Chiropractor Dr. Greg Werner, www.gregwerner.com, suggests limiting the time you spending gardening and standing up and walking around between plantings as well as using a gardening bucket or bench to sit on when planting or pulling weeds.
“Use proper gardening tools when planting: using only your arms will put undo pressure on your wrists,” adds Werner. “When you are pregnant you are more prone to overuse syndromes such as carpal tunnel or tennis elbow.”
“Do your gardening a little at a time instead of trying to knock it all out in one try, and if you’re just trying to spruce up your yard and you are far along in your pregnancy (third trimester) have your husband/partner do it.”
Meditate
Debbie Mandel, MA, author of “Addicted to Stress,” says there are things you can do to make gardening a “moving meditation, instead of a toxic experience.”
“Protect yourself from searing sun with sun block, a hat and loose clothing,” says Mandel. “Even better avoid gardening midday.”
“Melasma (aka Chloasma) is a hyper pigmentation condition that affects 50-70% of pregnant women, most commonly appearing on the forehead, cheeks and chin,” says Dr.
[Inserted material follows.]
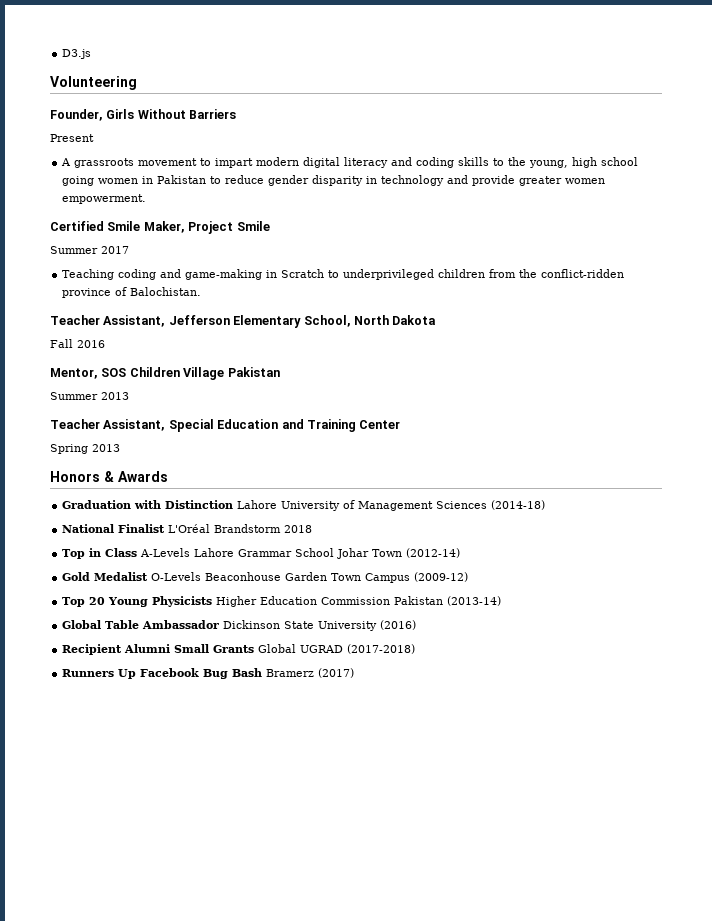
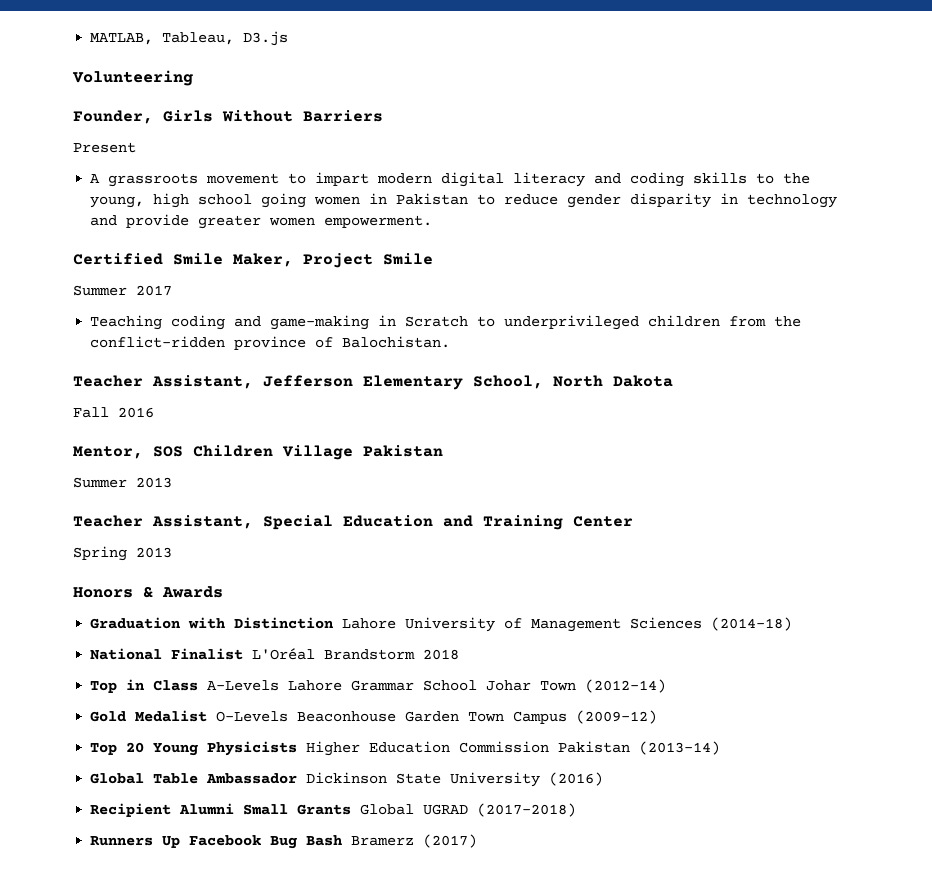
(62, 54) none -> [90,32,235,45] MATLAB, Tableau,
Romanzi. “While it can be treated post-partum with bleaching agents, laser, chemical peels and topical agents such as tretionoin(Retin-A) it can also be prevented by the liberal and regular use of SPF-50 UVA-PF 28 sunscreen (2007 study University Teaching Hospital IbnRochd in Casablanca, Morocco) . Pregnant women who want to prevent hypermelanotic changes in their skin should regularly use adequate sunscreen and sunhats outdoors.”
Mandel adds that women should, “Drink plenty of water as gardeners tend to get immersed in what they are doing and forget about hydrating.” And suggests avoiding gardening during the times mosquitoes in your area fee – generally 6-8am and pm.”